Inauguracja sezonu nie ułożyła się po myśli szczypiornistów AZS-u UMCS, którzy przed własną publiczności przegrali 26-35 z Unimetal Recycling MTS-em Chrzanów.
Początek spotkania wyglądał obiecująco, gdyż po 20 minutach spotkaniach gospodarze prowadzili 10-7. Od tej pory to jednak przyjezdni powoli zaczęli przejmować inicjatywę, czego efektem było ich prowadzenie do przerwy (14-16). Po zmianie stron nadal trwała wyrównana walka, przez co wynik utrzymywał się w granicach remisu (21-20). W tym momencie jednak akademicy utracili kontrolę nad meczem, a szczypiorniści MTS-u serią trafień z rzędu zaczęli budować swoją przewagę (21-28). Losów spotkania nie udało się już odwrócić i goście zabrali do domu komplet punktów.

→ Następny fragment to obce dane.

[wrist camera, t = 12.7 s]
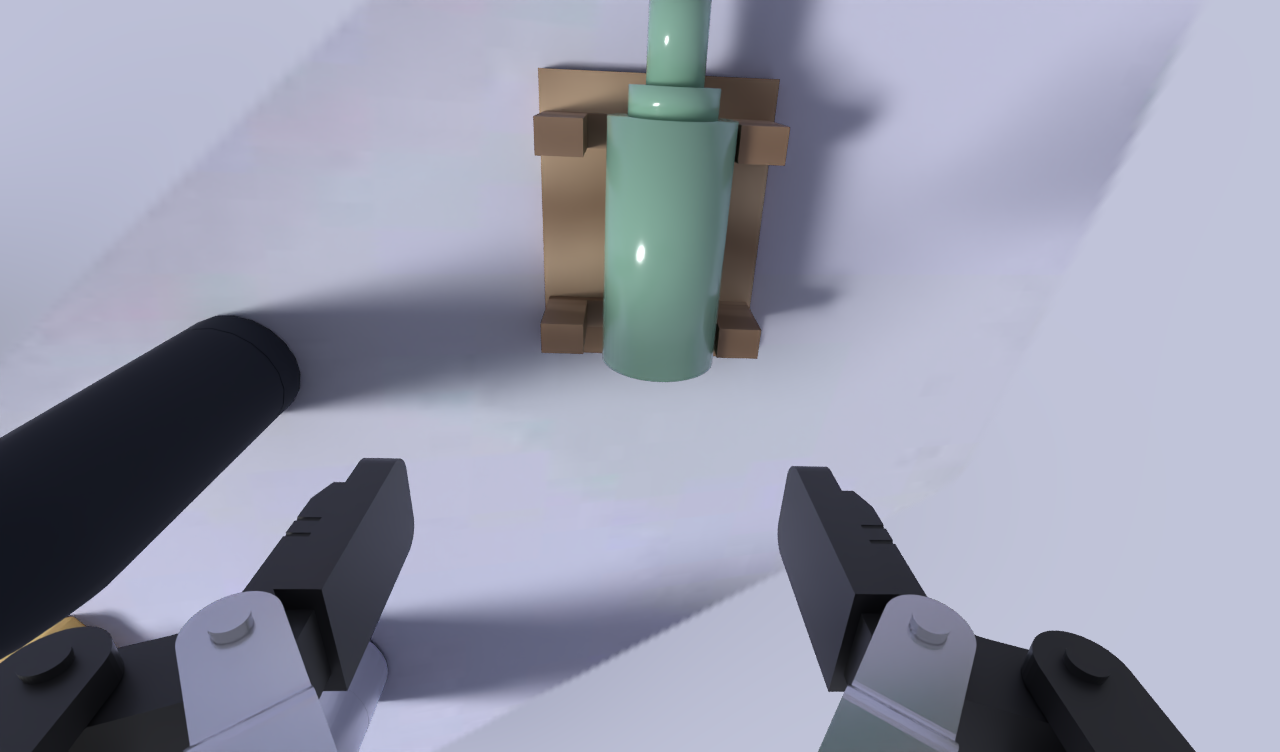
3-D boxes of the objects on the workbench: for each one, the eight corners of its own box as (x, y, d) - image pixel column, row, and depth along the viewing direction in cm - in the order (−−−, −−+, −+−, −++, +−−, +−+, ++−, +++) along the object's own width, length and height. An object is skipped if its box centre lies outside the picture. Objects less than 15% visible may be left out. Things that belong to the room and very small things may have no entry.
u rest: (740, 349, 35) (757, 390, 30) (548, 344, 34) (537, 384, 30) (774, 79, 28) (803, 80, 24) (540, 68, 28) (525, 67, 23)
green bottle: (697, 334, 33) (725, 380, 28) (597, 336, 32) (608, 383, 27) (731, -22, 25) (778, -44, 21) (602, -32, 25) (620, -57, 20)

Nasze błędy, głupie piłki stracone w ataku, z czego rywale pociągnęli łatwe kontry i zamieniali je na bramki. Około 40 minuty zrobiliśmy cztery-pięć błędów tak naprawdę niewymuszonych, które zgubiły nas w tym meczu. Wydaje mi się, że zmęczenie się gdzieś wkradło, brak skupienia i stąd się te błędy pojawiły. No niestety mamy krótką ławkę. Brakuje nam rozgrywających, ale uważam, że moi chłopacy zagrali świetny mecz i naprawdę czapki z głów, że postawili się dużo mocniejszemu rywalowi – mówił po meczu Łukasz Achruk, trener zespołu z Lublina.
AZS UMCS Lublin – Unimetal Recycling MTS Chrzanów 26-35 (14-16)
AZS UMCS: Daniel (8), Batyra (5), Sekuła (4), Książka (3), Gadaj (2), K. Janicki (2), Majewski (1), Abramowicz (1), Proć, Włudarczyk, Wielgus, Stachowicz, D. Janicki, Dziemiach, Pytka.